§ Input data
════
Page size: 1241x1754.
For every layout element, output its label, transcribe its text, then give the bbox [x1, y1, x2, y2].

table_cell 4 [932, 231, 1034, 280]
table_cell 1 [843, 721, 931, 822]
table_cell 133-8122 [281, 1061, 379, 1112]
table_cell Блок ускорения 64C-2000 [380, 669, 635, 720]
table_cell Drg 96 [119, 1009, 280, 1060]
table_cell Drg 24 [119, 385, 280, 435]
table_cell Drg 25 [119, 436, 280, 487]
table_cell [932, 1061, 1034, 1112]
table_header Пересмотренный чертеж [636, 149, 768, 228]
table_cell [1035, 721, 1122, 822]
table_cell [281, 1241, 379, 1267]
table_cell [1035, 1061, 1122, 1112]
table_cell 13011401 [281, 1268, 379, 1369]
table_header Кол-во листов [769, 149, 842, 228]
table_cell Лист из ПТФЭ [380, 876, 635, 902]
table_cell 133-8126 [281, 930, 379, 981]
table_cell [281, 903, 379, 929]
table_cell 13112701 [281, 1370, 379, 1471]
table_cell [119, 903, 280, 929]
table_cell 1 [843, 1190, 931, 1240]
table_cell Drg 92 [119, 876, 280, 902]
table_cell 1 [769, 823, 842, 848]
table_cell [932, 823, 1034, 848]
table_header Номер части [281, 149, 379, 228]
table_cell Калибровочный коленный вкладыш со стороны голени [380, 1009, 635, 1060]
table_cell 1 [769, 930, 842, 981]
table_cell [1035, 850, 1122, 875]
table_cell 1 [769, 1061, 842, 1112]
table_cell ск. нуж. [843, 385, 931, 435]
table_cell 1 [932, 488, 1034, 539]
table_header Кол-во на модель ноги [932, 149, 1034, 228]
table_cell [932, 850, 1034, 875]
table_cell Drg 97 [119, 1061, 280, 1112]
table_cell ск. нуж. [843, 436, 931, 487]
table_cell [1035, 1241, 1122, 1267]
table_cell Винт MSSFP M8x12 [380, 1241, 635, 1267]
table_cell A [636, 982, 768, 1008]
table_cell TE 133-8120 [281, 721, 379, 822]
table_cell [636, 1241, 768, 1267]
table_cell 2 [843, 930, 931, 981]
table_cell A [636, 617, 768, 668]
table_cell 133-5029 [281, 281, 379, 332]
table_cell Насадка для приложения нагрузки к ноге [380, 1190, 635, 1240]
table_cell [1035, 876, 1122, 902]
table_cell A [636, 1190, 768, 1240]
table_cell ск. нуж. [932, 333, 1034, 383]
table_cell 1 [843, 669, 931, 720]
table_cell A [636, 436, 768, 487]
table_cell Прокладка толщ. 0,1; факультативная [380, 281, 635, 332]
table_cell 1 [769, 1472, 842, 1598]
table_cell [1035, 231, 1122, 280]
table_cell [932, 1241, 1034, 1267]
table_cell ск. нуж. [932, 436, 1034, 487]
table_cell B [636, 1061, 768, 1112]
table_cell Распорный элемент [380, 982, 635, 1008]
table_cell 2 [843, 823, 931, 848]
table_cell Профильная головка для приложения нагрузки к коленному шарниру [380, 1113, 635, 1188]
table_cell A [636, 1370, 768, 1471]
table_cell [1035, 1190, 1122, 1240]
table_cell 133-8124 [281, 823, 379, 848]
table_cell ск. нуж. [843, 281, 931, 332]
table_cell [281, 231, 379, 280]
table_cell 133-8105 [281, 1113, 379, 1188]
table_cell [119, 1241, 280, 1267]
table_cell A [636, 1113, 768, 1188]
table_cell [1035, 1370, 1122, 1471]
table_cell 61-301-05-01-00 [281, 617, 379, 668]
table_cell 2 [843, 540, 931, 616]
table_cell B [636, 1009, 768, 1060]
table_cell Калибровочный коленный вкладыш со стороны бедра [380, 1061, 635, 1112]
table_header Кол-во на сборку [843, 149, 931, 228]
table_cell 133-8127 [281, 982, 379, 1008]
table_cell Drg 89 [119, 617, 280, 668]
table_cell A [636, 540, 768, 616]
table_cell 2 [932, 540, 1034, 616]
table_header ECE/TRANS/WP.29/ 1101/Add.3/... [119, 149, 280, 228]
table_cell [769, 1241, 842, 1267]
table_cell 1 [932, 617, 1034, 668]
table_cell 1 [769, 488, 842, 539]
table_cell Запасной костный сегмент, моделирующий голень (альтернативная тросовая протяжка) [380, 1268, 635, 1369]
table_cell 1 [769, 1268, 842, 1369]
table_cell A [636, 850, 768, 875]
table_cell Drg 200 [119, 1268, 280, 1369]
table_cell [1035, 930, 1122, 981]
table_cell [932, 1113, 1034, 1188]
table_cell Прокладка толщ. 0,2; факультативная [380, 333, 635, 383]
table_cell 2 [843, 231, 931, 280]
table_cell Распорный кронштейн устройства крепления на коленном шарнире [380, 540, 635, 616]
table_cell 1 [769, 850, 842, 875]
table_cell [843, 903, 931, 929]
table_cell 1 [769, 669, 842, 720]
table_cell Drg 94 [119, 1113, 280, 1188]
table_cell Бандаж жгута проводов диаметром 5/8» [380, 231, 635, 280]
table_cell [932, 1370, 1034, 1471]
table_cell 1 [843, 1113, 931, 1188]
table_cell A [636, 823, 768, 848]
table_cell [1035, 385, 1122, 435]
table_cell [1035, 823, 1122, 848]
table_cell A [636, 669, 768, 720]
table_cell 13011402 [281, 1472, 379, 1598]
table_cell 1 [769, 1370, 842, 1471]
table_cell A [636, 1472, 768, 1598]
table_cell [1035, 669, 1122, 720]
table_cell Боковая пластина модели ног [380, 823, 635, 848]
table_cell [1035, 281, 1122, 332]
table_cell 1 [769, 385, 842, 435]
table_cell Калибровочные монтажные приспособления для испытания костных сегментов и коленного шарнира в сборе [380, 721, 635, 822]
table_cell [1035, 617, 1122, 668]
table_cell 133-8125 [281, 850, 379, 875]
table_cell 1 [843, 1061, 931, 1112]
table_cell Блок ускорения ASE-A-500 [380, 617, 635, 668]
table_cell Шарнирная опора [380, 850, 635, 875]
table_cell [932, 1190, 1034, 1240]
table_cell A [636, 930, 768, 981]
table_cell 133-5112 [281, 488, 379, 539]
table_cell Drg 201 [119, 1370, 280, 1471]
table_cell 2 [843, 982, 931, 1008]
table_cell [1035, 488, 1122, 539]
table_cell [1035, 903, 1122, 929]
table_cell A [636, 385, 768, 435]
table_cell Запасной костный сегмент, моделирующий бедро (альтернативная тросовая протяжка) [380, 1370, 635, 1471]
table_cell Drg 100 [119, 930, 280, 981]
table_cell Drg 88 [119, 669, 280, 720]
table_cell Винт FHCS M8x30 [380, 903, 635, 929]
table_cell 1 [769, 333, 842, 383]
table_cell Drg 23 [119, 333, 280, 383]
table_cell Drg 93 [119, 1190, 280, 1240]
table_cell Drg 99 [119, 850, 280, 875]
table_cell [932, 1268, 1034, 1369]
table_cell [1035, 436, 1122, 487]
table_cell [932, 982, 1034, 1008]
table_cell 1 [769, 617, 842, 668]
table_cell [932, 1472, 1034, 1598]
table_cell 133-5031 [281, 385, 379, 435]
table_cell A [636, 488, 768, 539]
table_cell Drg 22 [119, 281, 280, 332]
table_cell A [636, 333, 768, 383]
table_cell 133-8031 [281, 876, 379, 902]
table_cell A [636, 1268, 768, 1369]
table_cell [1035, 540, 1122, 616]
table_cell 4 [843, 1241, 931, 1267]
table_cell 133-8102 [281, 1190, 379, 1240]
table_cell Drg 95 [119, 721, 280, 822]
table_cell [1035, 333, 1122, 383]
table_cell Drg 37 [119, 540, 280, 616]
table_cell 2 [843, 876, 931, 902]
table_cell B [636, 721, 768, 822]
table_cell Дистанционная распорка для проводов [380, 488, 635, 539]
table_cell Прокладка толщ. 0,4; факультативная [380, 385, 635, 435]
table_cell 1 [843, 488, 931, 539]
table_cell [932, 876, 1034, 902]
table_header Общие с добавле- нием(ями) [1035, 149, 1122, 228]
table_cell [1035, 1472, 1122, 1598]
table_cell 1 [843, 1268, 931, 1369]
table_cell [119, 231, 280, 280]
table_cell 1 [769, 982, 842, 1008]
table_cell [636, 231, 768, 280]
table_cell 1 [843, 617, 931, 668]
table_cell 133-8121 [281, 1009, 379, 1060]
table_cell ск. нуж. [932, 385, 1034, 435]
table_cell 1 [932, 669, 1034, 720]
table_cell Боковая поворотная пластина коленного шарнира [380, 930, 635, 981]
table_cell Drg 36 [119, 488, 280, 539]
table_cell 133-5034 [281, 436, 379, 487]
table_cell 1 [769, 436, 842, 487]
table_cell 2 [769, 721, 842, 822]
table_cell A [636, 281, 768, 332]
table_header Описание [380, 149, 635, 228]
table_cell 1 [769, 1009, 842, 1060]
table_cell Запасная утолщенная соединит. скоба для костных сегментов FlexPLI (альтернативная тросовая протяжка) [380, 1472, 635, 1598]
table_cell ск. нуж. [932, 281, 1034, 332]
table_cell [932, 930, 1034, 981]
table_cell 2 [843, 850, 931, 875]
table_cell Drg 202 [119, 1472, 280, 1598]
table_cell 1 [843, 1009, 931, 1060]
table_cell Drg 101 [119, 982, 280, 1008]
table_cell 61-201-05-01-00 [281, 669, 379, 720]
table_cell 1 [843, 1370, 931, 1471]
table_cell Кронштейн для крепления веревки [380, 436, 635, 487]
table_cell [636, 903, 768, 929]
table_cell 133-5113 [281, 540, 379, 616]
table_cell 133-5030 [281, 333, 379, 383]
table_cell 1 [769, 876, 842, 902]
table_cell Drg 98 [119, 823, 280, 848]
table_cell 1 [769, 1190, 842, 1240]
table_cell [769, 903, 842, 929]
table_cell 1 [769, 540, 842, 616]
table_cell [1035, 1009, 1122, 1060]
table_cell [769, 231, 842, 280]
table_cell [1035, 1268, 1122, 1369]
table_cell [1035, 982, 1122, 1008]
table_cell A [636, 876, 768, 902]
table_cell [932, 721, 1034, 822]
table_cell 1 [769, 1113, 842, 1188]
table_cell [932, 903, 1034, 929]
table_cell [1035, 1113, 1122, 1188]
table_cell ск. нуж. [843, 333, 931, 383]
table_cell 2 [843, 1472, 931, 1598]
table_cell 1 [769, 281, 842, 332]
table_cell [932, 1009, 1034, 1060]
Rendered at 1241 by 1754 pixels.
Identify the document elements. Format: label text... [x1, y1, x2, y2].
════
§ To do
Using the records above, report each line that contains the word "шарнира" by copying it.

§ Solution to this task
table_cell Калибровочные монтажные приспособления для испытания костных сегментов и коленного шарнира в сборе [380, 721, 635, 822]
table_cell Боковая поворотная пластина коленного шарнира [380, 930, 635, 981]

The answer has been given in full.